The Rams also made sure that they reached out to players that McVay had coached in Washington. But not just the offensive players. Snead and his team tasked with finding the next coach took it one step further and did something fairly unique: they gathered testimonials from defensive players who’d gone up against McVay in practice, day after day after day for two years.
“It was unanimous,” Snead told SI. ‘Home run’, ‘no brainer’, ‘hire him tomorrow’, ‘best motivator’, ‘best coach to put us in a position to succeed’, ‘a great teacher’. A potpourri of compliments from a lot of different personalities on that team.”
McVay was vaulting himself from outsider to favourite in the race to become the new coach of this moribund franchise. Their greatest achievement was to win Super Bowl XXXIV in 1999. But they’d not had a winning record since 2003 and had been absent from the playoffs since 2004. Could a 30-year-old man-child really turn things around? Why not?
On January 10, 2017, McVay had his second interview.
Kroenke and Snead, along with former Rams Hall of Fame running back Marshall Faulk then took him to dinner at Spago, the most iconic restaurant in Los Angeles, to seal the deal. Silent Stan listened as McVay talked football with Faulk, and watched as he interacted effortlessly with the men who were judging his every move, and with the eatery’s celebrity clientele including chef Wolfgang Puck, singer Fergie and her husband, Transformers actor Josh Duhamel.
Then, after he’d left, Kroenke turned to Snead and said, “I hope we have the courage of our convictions to do what’s right.”
Three days later, McVay was officially introduced as the new head coach of the Los Angeles Rams. Almost a year to the day, his team were NFC West division champions, with their best record in fourteen seasons, and awaiting a home playoff game against the Atlanta Falcons.
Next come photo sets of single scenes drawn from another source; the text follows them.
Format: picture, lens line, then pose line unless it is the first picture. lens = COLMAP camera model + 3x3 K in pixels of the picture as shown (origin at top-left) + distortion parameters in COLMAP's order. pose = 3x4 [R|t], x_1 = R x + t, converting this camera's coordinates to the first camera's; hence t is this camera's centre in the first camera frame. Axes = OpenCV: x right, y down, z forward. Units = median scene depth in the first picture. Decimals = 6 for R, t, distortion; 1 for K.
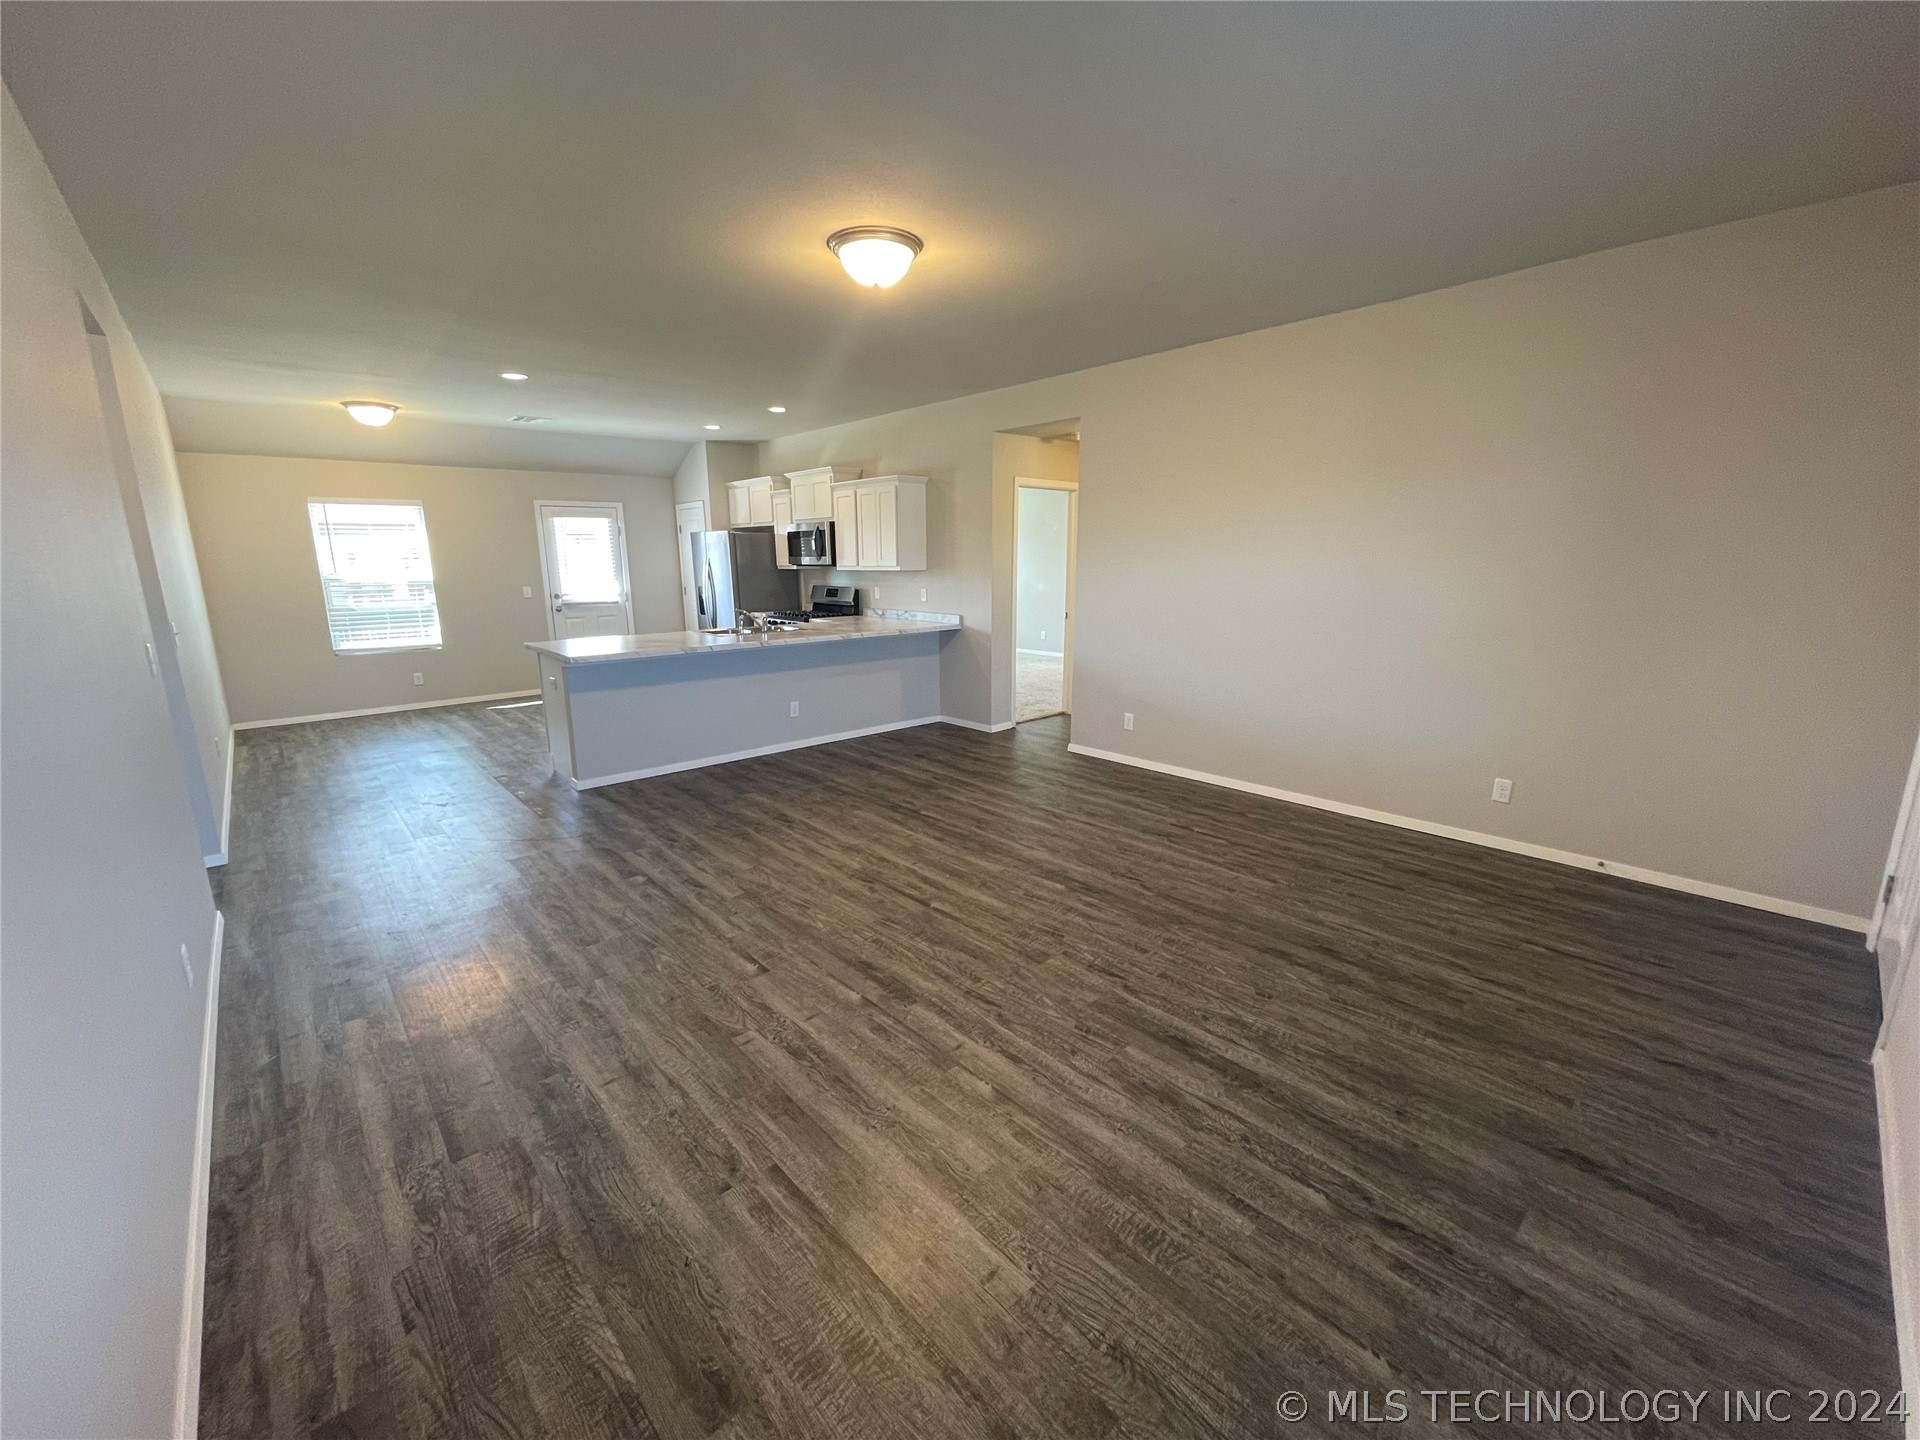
lens RADIAL K [[768.9, 0, 945.6], [0, 768.9, 717.9], [0, 0, 1]] dist [-0.000010, -0.000095]
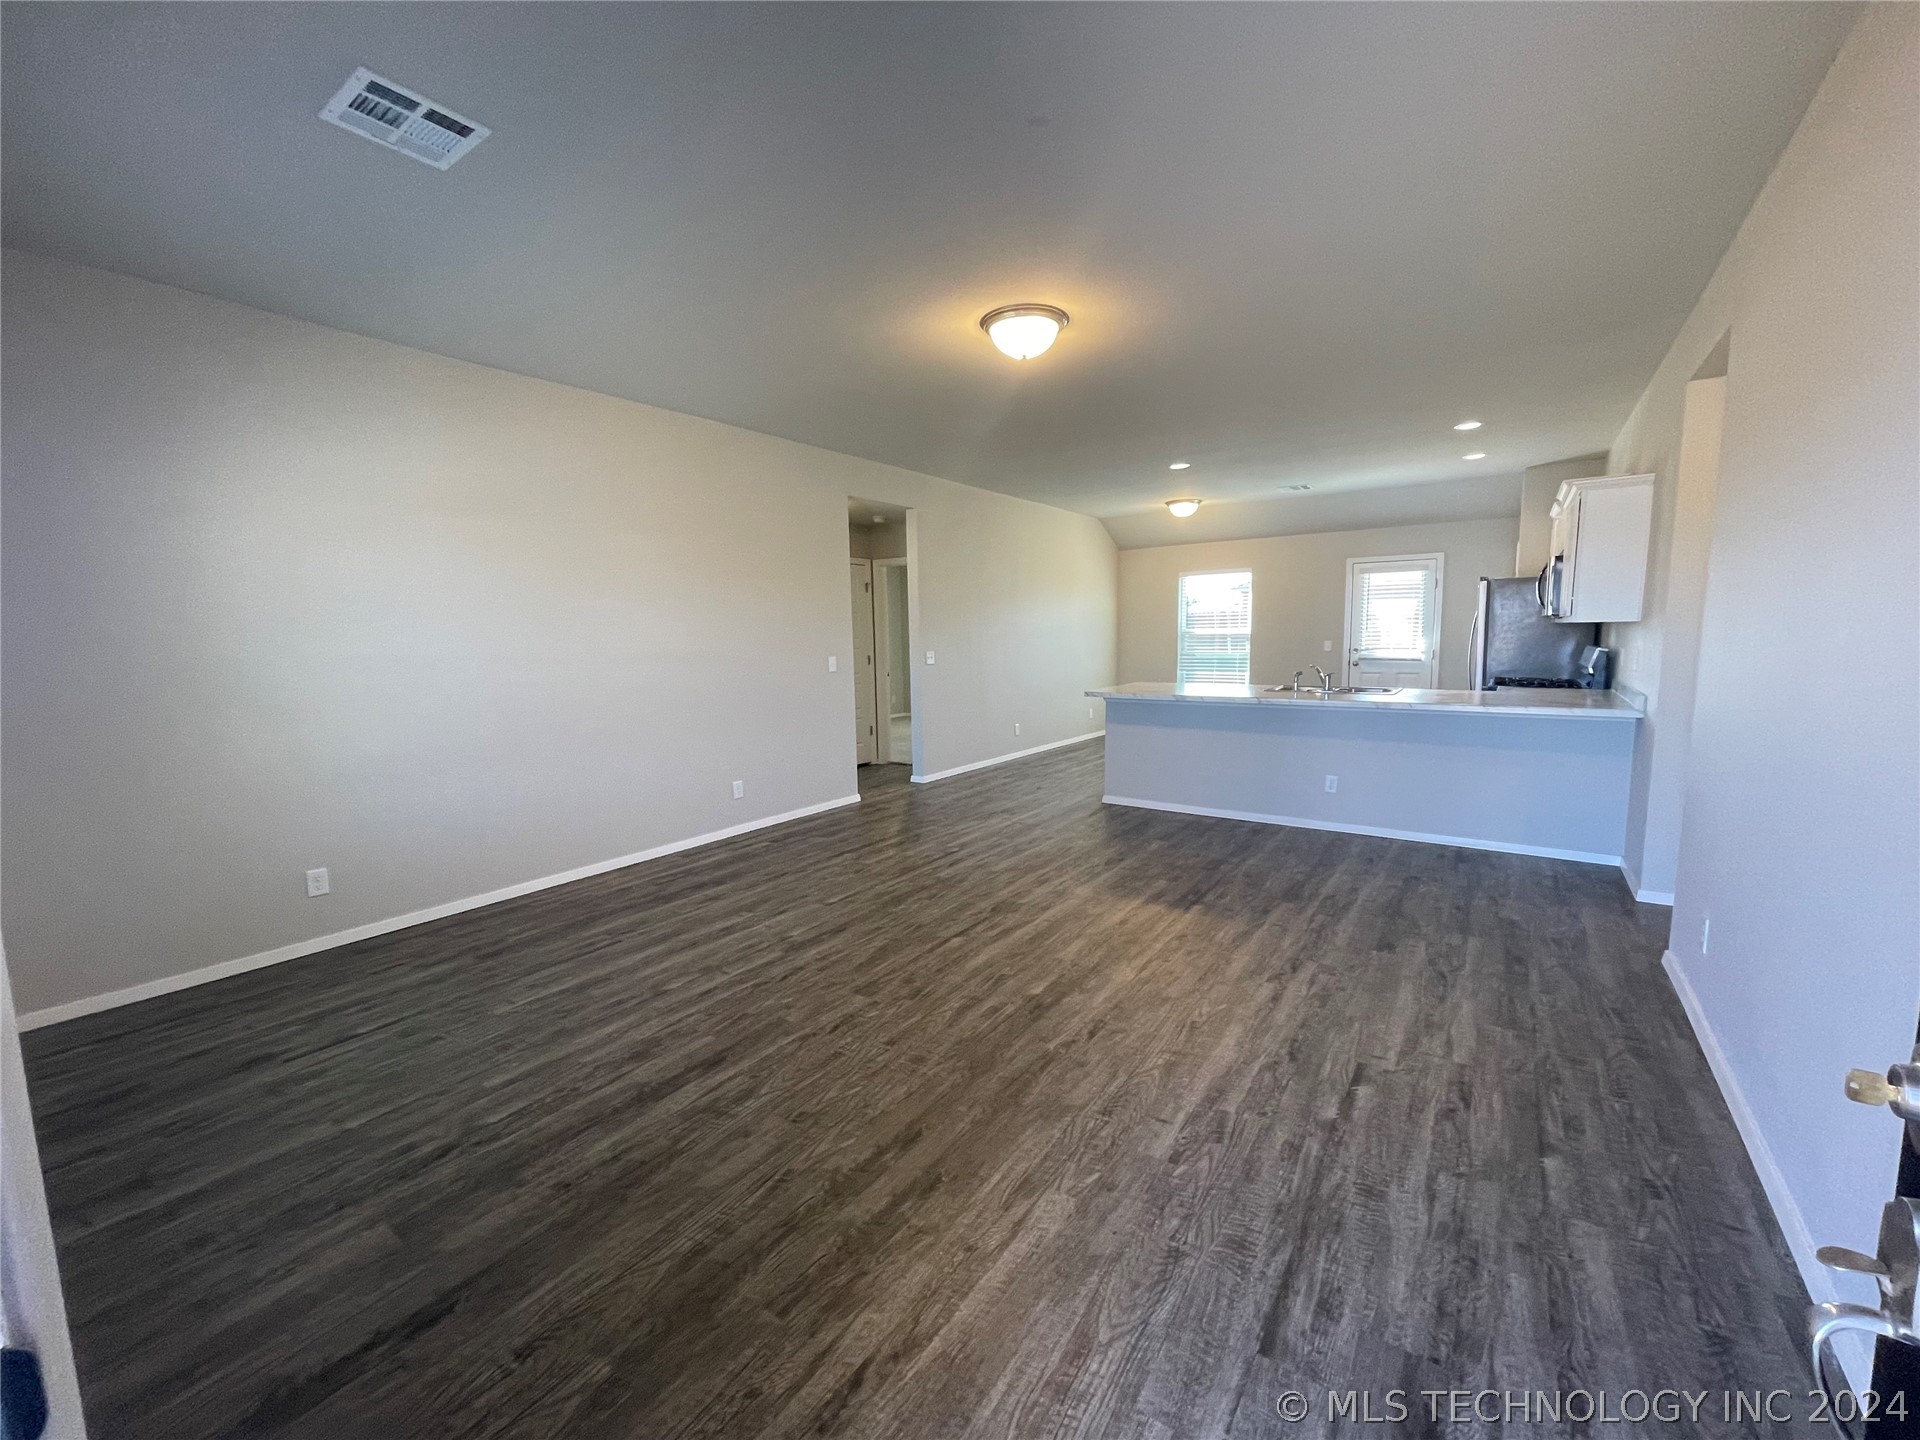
lens RADIAL K [[774.5, 0, 953.8], [0, 774.5, 719.7], [0, 0, 1]] dist [-0.001405, -0.000221]
pose [[0.227181, 0.113935, -0.967165, 0.772424], [-0.187162, 0.979727, 0.071451, -0.094139], [0.955698, 0.164785, 0.243899, 0.567894]]
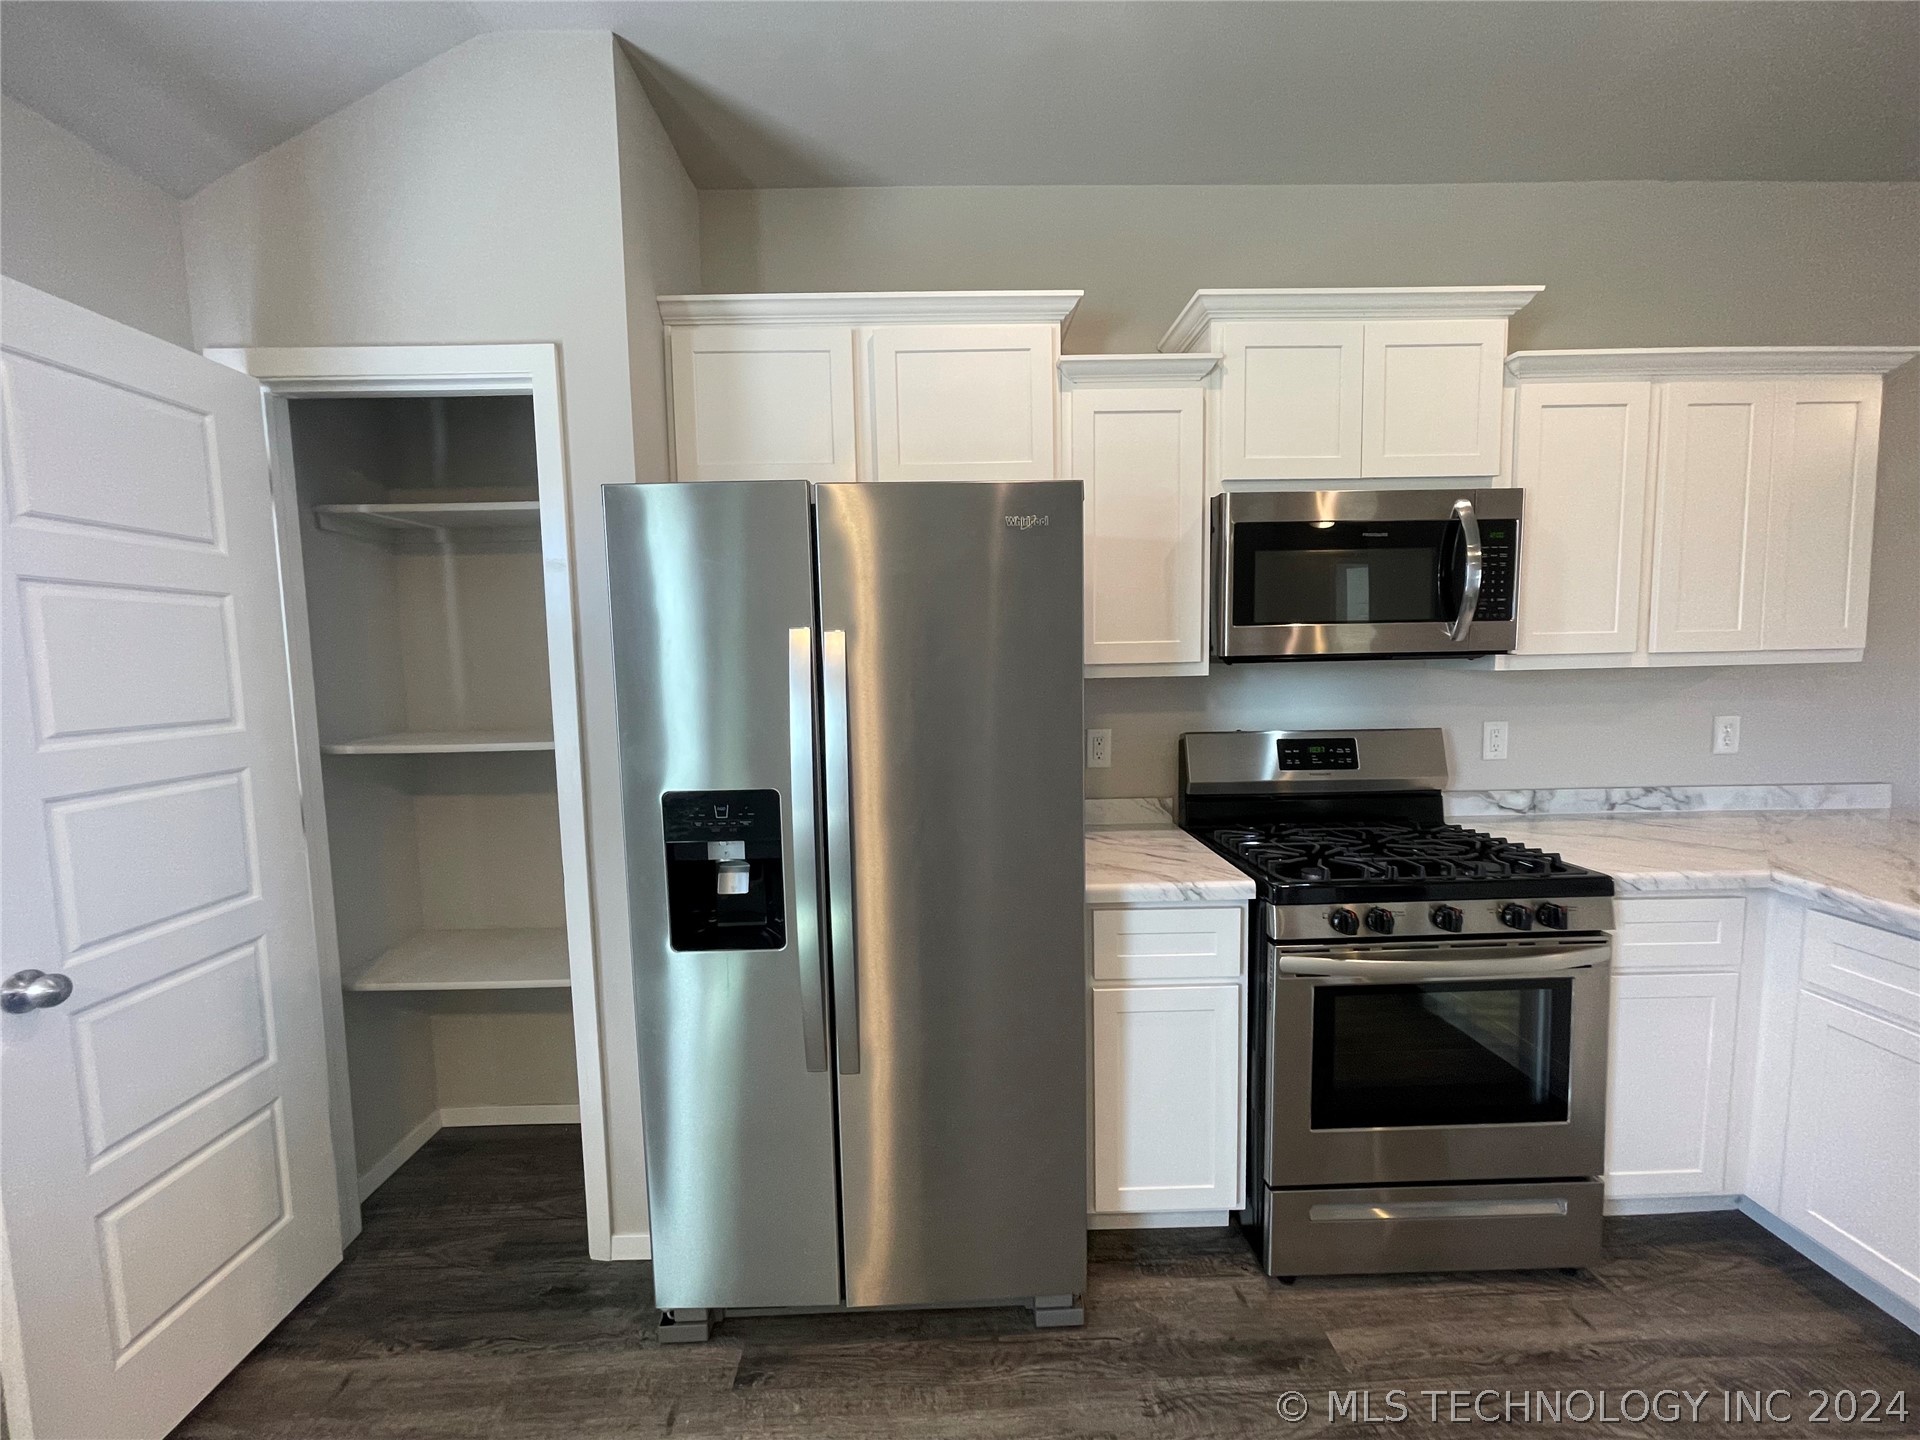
lens RADIAL K [[774.5, 0, 953.8], [0, 774.5, 719.7], [0, 0, 1]] dist [-0.001405, -0.000221]
pose [[0.653428, -0.070075, 0.753739, -0.869202], [0.170820, 0.983673, -0.056634, -0.349512], [-0.737464, 0.165759, 0.654729, 1.750564]]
Although they’d eventually lose that game, McVay would win the Pro Football Writers Coach of the Year Award after presiding over a truly remarkable turnaround. He is the ultimate ‘hipster’ coach – if the NFL does hipster – and the Rams will enter the 2018/19 season as favourites to win their second Super Bowl, in large part because of his talents.
So why is this relevant to Arsenal?
Well because although the Gunners have had more success than the Rams in terms of trophies – three FA Cups since the Rams last had a winning season prior to McVay – they’ve also vastly underachieved. Both teams have moved to new stadiums – the Rams are currently renting the Rose Bowl in Pasadena whilst their new complex is built in Englewood – and have seen dwindling support from their respective fan bases.
Perhaps the greatest similarity of all could come in the next choice of manager: whilst many believe Kroenke will opt for experience in one of two 58-year-olds in Carlo Ancelotti, or Joachim Low, or 47-year-old Luis Enrique, there are many who think that after Kroenke’s success with McVay, he’ll look to replicate that with Arsenal and target Hoffenheim’s 30-year-old wunderkind Julian Nagelsmann, Schalke’s 32-year-old Domenico Tedesco, or notably, 36-year-old former club captain Mikel Arteta, who has never coached at any level of football.
A highly innovative football mind, Arteta is known as meticulous, well-prepared and confident, and those who work around him at Manchester City, where he’s assistant coach to Pep Guardiola, describe him as ‘accountable, communicative and energetic’.
Ring any bells?
So whilst it may well end up being Enrique, who worked so closely with Arsenal’s new Head of Football Relations, Raul Sanllehi at Barcelona, don’t rule out Silent Stan looking for a quiet man who roars.